> Work to complete
a) In the passage on Vito Marcantonio, how many terms did he serve in Congress?
b) List every cause that the passage on Vito Marcantonio names him as an advocate of.

> Exercise passage
============================================================

Vito Anthony Marcantonio (December 10, 1902–August 9, 1954) was the most successful U.S. radical politician of the twentieth century. The eldest child of a first-generation immigrant working-class family, Marcantonio was elected to Congress from New York's ethnically Italian and Puerto Rican East Harlem district; he held office longer than any other third party radical, serving seven terms from 1934 to 1950. Colorful and controversial, Marcantonio captured national prominence as a powerful orator and brilliant parliamentarian. Often allied with the U.S. Communist Party, he was an advocate of civil rights, civil liberties, labor unions, and Puerto Rican independence. He supported social security and unemployment legislation, calling for what later was called a living wage standard. And he annually introduced anti-lynching and anti-poll tax legislation a decade before it became respectable. Marcantonio also opposed the House Un-American Activities Committee, red baiting, and anti-Semitism, and he fought for the rights of the foreign-born Americans.

============================================================

> Extracted material
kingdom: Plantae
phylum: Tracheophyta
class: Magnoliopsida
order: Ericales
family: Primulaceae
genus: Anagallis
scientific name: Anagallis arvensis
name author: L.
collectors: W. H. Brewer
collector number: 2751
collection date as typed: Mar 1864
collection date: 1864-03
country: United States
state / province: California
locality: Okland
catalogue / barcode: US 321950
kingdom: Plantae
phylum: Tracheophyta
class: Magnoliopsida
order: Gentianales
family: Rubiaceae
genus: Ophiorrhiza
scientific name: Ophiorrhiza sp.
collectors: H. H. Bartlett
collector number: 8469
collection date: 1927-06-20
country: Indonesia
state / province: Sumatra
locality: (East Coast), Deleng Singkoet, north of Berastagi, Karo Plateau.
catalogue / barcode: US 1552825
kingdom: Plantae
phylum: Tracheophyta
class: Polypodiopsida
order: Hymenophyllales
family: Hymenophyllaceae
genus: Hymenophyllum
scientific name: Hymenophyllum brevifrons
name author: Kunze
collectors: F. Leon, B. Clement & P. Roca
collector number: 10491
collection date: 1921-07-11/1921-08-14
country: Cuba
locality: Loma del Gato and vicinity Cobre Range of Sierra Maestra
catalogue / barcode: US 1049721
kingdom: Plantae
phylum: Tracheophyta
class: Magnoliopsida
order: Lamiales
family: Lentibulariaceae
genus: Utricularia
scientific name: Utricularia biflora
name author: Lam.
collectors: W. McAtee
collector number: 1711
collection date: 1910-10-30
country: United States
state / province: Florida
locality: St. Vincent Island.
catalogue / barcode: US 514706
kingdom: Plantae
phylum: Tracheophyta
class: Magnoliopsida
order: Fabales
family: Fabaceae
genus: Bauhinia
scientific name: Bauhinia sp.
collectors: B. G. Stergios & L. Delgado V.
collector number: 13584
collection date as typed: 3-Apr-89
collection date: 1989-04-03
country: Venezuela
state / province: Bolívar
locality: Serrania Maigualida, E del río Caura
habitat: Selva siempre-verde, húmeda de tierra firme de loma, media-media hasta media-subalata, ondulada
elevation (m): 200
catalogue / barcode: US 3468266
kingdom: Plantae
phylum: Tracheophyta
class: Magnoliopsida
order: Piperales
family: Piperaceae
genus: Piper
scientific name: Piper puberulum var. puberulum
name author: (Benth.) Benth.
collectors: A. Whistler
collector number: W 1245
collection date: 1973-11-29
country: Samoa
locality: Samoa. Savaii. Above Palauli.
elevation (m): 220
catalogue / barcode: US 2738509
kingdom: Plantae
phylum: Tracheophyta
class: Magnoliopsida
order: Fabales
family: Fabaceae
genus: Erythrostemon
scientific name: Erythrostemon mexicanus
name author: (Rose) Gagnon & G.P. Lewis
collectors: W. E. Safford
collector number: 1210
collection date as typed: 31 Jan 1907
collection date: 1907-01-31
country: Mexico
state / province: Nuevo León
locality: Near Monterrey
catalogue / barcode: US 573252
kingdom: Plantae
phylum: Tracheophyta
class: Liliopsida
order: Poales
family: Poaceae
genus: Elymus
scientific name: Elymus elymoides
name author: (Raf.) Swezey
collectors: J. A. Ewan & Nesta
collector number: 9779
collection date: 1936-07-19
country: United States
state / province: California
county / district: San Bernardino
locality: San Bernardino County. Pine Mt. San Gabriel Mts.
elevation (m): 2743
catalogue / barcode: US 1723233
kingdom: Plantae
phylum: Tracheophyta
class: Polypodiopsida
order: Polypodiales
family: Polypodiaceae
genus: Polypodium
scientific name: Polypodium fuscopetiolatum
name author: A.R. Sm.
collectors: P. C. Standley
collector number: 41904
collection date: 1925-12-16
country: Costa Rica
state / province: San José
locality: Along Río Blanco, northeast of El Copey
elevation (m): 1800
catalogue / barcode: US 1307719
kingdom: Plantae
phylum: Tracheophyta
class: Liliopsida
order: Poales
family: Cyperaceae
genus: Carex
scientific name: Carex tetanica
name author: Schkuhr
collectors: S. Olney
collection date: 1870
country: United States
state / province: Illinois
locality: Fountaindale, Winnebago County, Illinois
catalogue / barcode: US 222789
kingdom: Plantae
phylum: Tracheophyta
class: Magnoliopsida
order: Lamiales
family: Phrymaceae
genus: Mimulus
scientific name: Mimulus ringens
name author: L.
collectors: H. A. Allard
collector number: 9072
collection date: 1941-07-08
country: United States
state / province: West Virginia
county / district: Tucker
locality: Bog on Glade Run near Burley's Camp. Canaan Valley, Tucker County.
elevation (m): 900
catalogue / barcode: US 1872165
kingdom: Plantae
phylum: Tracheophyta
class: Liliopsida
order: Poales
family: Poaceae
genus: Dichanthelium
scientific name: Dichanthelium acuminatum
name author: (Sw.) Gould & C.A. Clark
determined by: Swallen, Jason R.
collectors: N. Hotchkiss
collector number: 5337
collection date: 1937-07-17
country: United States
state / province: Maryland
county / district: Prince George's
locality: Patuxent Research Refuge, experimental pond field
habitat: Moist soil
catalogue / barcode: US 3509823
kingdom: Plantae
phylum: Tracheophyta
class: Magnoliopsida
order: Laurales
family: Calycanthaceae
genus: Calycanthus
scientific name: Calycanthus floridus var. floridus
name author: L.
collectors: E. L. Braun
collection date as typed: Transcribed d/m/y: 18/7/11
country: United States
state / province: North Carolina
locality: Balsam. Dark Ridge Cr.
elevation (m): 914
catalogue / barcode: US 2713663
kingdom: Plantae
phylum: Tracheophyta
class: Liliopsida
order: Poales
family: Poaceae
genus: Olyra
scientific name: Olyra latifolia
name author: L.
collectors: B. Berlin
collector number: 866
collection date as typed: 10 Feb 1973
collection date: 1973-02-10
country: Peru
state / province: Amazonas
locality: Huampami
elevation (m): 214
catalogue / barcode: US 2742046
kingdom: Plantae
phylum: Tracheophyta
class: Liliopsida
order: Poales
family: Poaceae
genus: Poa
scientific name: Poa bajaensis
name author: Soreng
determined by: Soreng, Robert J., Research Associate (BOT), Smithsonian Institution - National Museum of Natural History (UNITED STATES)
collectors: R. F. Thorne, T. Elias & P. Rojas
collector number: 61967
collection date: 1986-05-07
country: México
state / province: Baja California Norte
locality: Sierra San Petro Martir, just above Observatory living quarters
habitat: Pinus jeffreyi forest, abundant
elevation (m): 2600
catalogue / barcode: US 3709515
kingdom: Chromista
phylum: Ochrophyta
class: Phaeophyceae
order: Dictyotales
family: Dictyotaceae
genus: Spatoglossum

============================================================

> Responses by item number
a) Seven terms, from 1934 to 1950.

b) Civil rights, civil liberties, labor unions, and Puerto Rican independence.